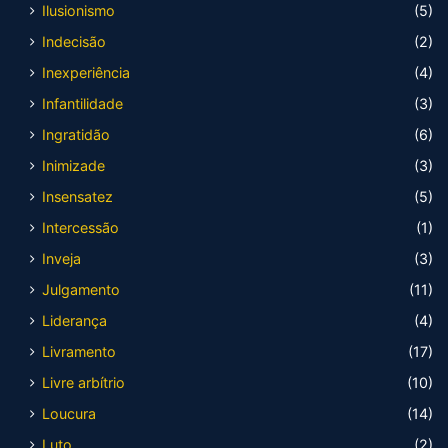
Ilusionismo
(5)
Indecisão
(2)
Inexperiência
(4)
Infantilidade
(3)
Ingratidão
(6)
Inimizade
(3)
Insensatez
(5)
Intercessão
(1)
Inveja
(3)
Julgamento
(11)
Liderança
(4)
Livramento
(17)
Livre arbítrio
(10)
Loucura
(14)
Luto
(2)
* * * * * * * * *
Exercise details:
Give back all the material exactly, with no pictures.

Expected answer:
Ilusionismo
(5)
Indecisão
(2)
Inexperiência
(4)
Infantilidade
(3)
Ingratidão
(6)
Inimizade
(3)
Insensatez
(5)
Intercessão
(1)
Inveja
(3)
Julgamento
(11)
Liderança
(4)
Livramento
(17)
Livre arbítrio
(10)
Loucura
(14)
Luto
(2)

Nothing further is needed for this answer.